Kuehl's fax: 916-324-4823. Address: Office of Senator Sheila Kuehl, State Capitol, Room 5108, Sacramento, CA 95814.

March 5, 2007

Preservation blues

More worse demo?

The Garment & Citizen, a downtown free newspaper that lands in Echo Park driveways and increasingly has been relevant to the neighborhood at large, published a story March 2 about the woes of two would-be service providers in Echo Park. The story is sub-headlined "Parking, Grocery on Hold in Echo Park." One of the providers is the Foursquare Church at Angelus Temple, which the story says is being hobbled in its efforts clear away apartment rental units it owns to create parking for its congregants. The story's implication is that efforts to expand an HPOZ in the vicinity of Echo Park Lake have not only hog-tied the church, but have stopped a Tennessee grocery store chain from providing food to the neighborhood -- alarmist and almost certainly untrue.

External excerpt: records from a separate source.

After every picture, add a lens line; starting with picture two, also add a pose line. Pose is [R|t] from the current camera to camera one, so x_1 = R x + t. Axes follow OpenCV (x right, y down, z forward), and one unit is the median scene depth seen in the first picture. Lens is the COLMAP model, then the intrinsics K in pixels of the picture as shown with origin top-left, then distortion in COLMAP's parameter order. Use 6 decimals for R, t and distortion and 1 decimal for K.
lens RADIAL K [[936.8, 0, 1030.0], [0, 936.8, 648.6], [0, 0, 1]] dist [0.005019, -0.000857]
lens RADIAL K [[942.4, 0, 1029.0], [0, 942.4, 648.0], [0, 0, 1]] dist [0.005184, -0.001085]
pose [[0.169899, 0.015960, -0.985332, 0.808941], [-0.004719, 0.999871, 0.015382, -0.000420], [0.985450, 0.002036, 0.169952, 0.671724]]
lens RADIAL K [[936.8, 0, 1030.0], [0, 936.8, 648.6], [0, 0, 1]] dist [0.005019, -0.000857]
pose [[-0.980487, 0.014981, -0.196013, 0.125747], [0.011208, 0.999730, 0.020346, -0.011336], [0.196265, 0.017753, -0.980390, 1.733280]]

Before we assemble an angry mob against preservation folks (who include myself, though I speak ONLY for myself here), let me point out: Foursquare's tear-down dreams mean the eviction -- already achieved in some cases -- of lower-income tenants, who probably will have to leave the neighborhood, if they want to live indoors. The tear-downs would be followed by a tall parking structure to uglify the vicinity and blot out a sense of history that is so valuable to the well-being of any community.

Nonetheless, Council President Garcetti has supported the Temple's project.

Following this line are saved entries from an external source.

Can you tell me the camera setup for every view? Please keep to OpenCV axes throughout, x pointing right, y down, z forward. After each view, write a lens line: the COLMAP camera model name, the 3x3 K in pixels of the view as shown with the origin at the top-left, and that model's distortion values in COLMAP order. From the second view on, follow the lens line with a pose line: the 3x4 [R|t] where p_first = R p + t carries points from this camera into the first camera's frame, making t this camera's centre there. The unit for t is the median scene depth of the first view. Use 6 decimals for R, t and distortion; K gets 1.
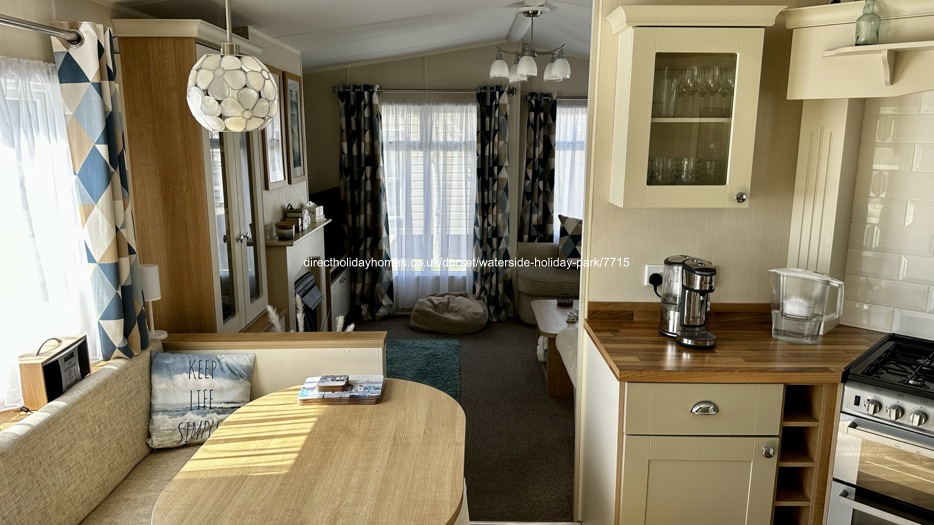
lens RADIAL K [[652.4, 0, 468.6], [0, 652.4, 263.9], [0, 0, 1]] dist [0.164454, -0.309889]
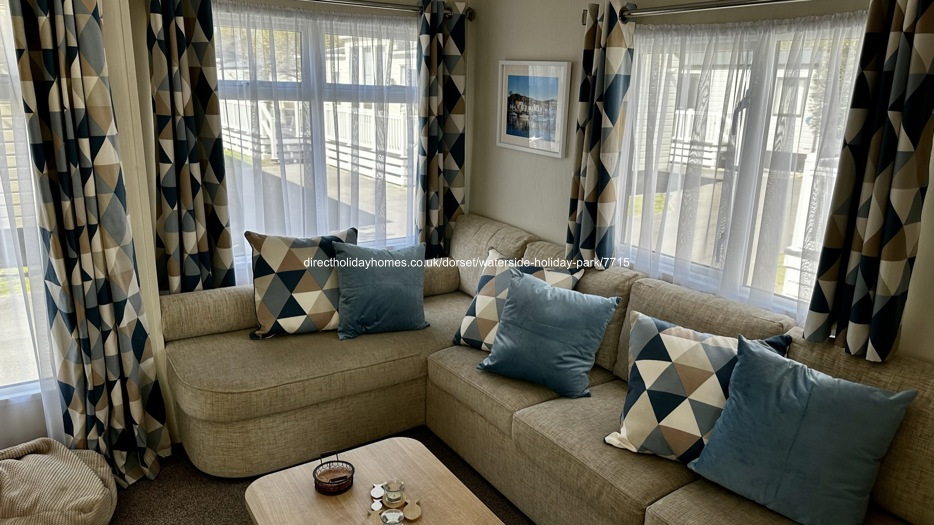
lens RADIAL K [[658.9, 0, 467.0], [0, 658.9, 262.5], [0, 0, 1]] dist [0.024636, -0.039327]
pose [[0.839000, -0.130994, 0.528128, 0.013417], [0.089438, 0.990588, 0.103617, -0.092128], [-0.536730, -0.039700, 0.842820, 0.511819]]
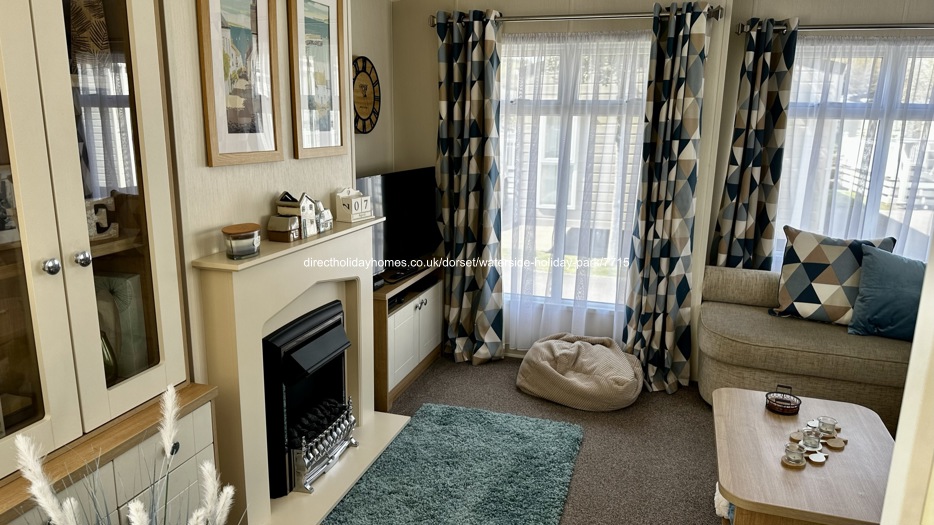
lens RADIAL K [[652.4, 0, 468.6], [0, 652.4, 263.9], [0, 0, 1]] dist [0.164454, -0.309889]
pose [[0.952153, 0.080519, -0.294824, 0.048376], [-0.072512, 0.996643, 0.038010, -0.044848], [0.296895, -0.014813, 0.954795, 0.357323]]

An Interim Control Ordinance does delay or prevent property owners, including churches, from tearing down buildings. To forestall the ill-advised destruction of homes and history before the matter has been studied is precisely what such an ordinance is for.

Still, there is no reason why the grocery store can't move in and do business.

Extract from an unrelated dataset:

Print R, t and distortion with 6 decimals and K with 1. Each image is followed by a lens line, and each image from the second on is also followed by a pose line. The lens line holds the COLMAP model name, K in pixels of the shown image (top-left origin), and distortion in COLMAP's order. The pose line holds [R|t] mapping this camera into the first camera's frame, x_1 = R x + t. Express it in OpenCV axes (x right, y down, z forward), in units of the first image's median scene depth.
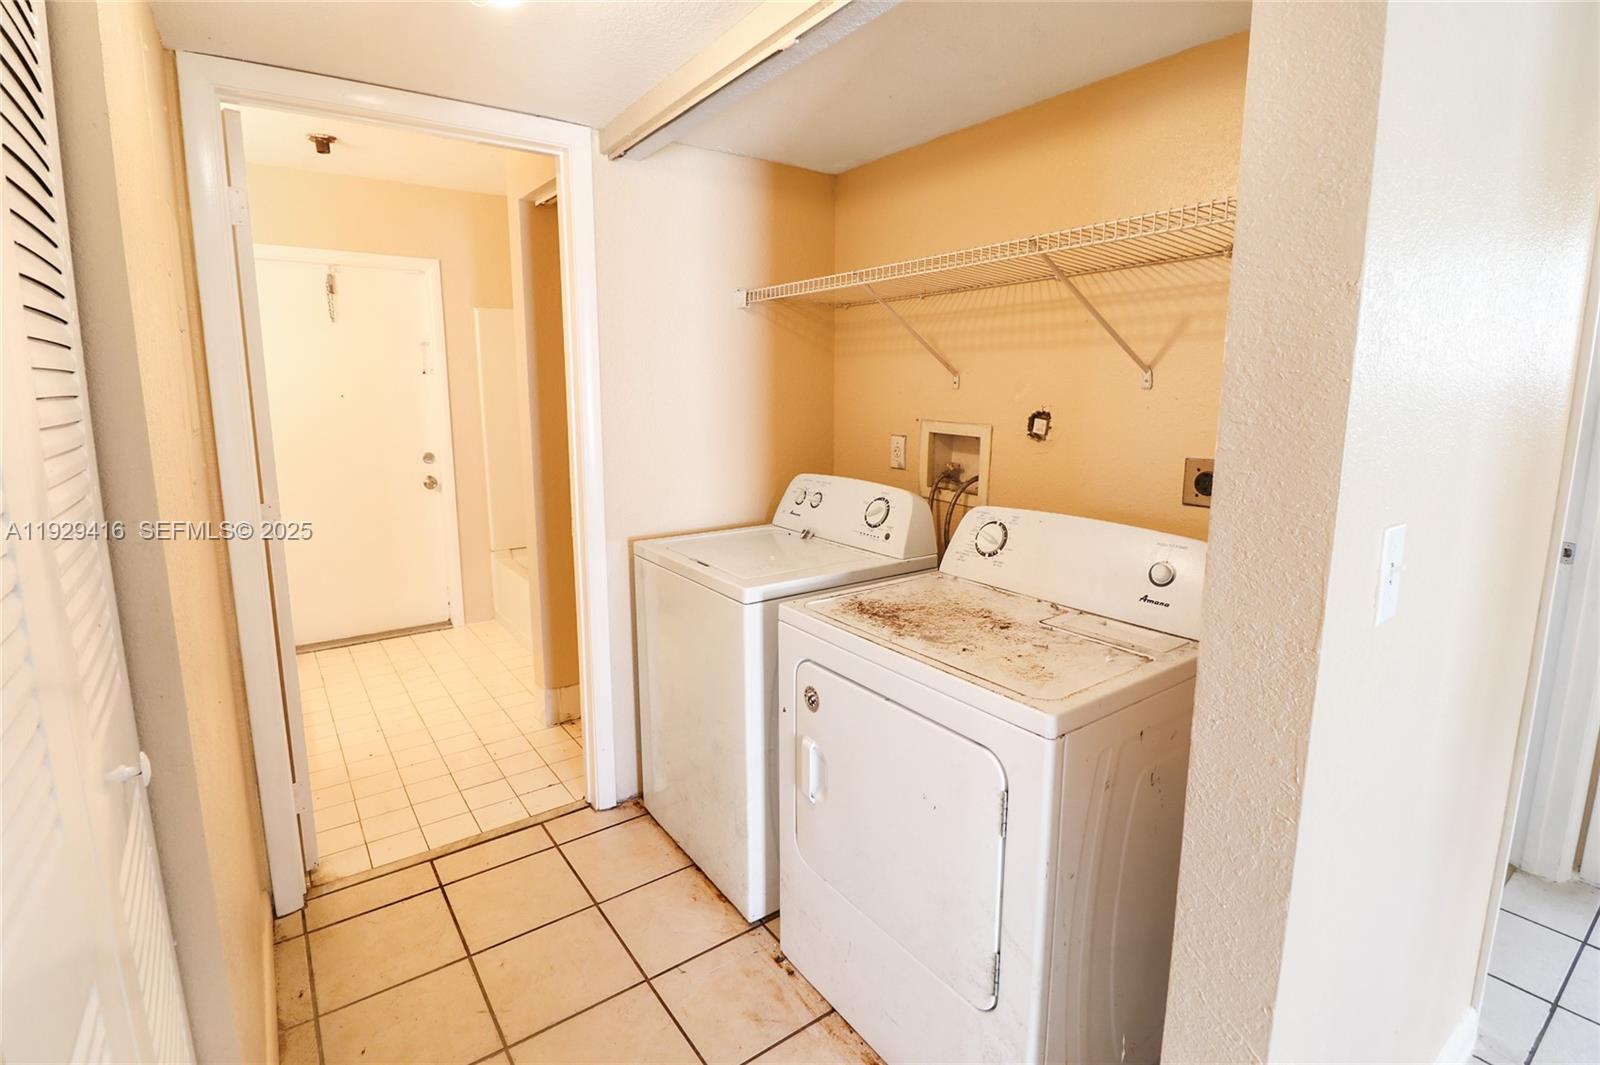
lens RADIAL K [[783.4, 0, 804.4], [0, 783.4, 528.9], [0, 0, 1]] dist [-0.003391, -0.012193]
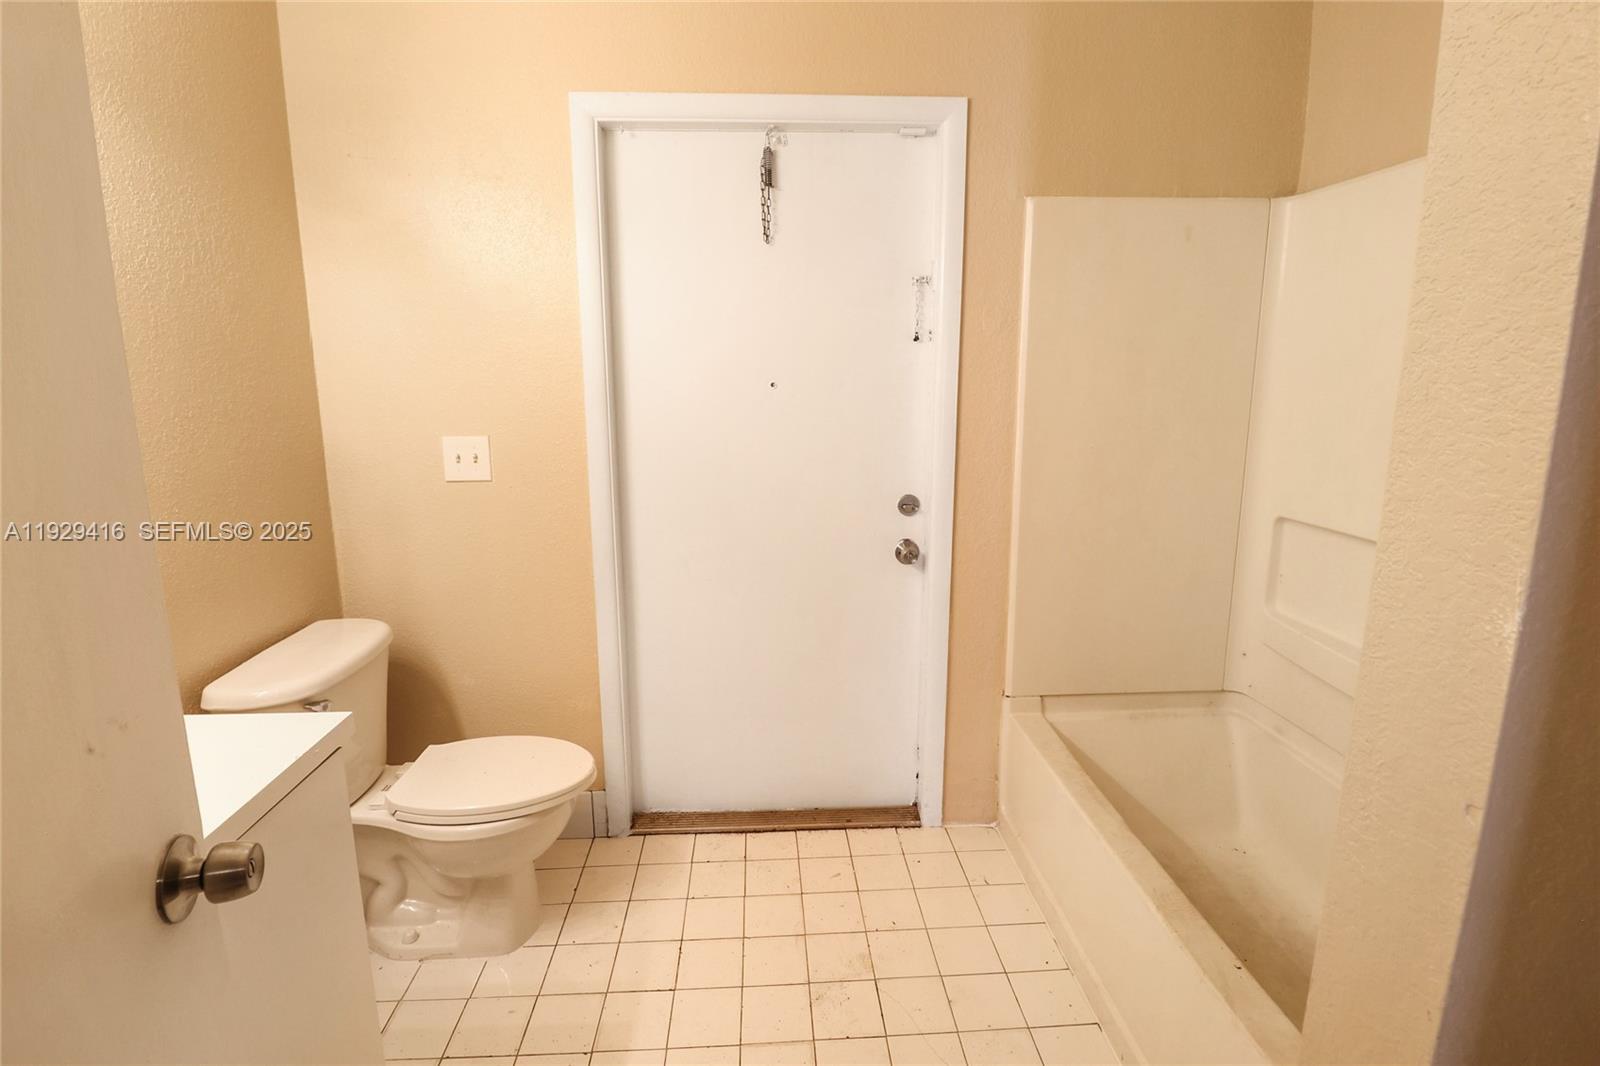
lens RADIAL K [[783.4, 0, 802.3], [0, 783.4, 533.8], [0, 0, 1]] dist [-0.003391, -0.012193]
pose [[0.829004, 0.103337, -0.549612, -0.253476], [-0.091149, 0.994605, 0.049520, -0.090630], [0.551764, 0.009044, 0.833951, 0.532241]]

The whole mess sent Curbed LA, which reported it on Friday, to the bar for a drink. It'll send me there, too.

In the meantime, tenants have been evicted from units on Lemoyne Street. Tenants also are being kicked out of apartments on Echo Park Avenue just north of a vacant lot where an apartment building collapsed in 2000, killing a 30-year-old man. The church previously had offered assurances these units would be restored and preserved. The properties in question are protected for the moment by the aforementioned Interim Control Ordinance, so it appears the church is following the LAUSD's 9A strategy: evictions first, permissions later -- let the empty buildings rot. Now there's a moral approach to a parking dilemma.

March 2, 2007

Speaking of teardowns...

...or what shouldn't be: A woman who attended one of the Echo Park Historical Society* walking tours recently emailed a set of poignant photographs she took of the houses the LAUSD would like to demolish on the south-western edge of Echo Park.

9A, as you may recall, is the site, named by the LAUSD where said agency seized the homes of over 200 people in an effort to build a school for pupils who don't exist, as falling enrollment in area schools has proved. Samuel Beckett would have loved it. The people who lost their homes don't think it's funny.

In December the LAUSD was ordered by the court to conduct an environmental impact review. It now appears the staff of David Tokofsky are trying to rush the review through before this summer, when Tokofsky steps down as board member of the LAUSD's fifth district. The school, after all, is his baby.

As for a building already torn down, it's 860 Echo Park Avenue. Not 850.

And, for the record: the photograph of 860 Echo Park Ave., which has been credited in two links to Chicken Corner, is in fact a Martin Cox photo.

Curbed LA linked to Chicken Corner a couple of days ago, with interest in the missing building at 860 Echo Park Avenue. A lively -- and interesting -- 33-response conversation/insult fest about density planning and urban transportation followed.

Journalist/Intersections blogger Daniel Hernandez linked to Chicken Corner with memories of gang-bangers using the apartment building's walkway as a shortcut.

*(Disclosure: I am on the board of the Echo Park Historical Society.)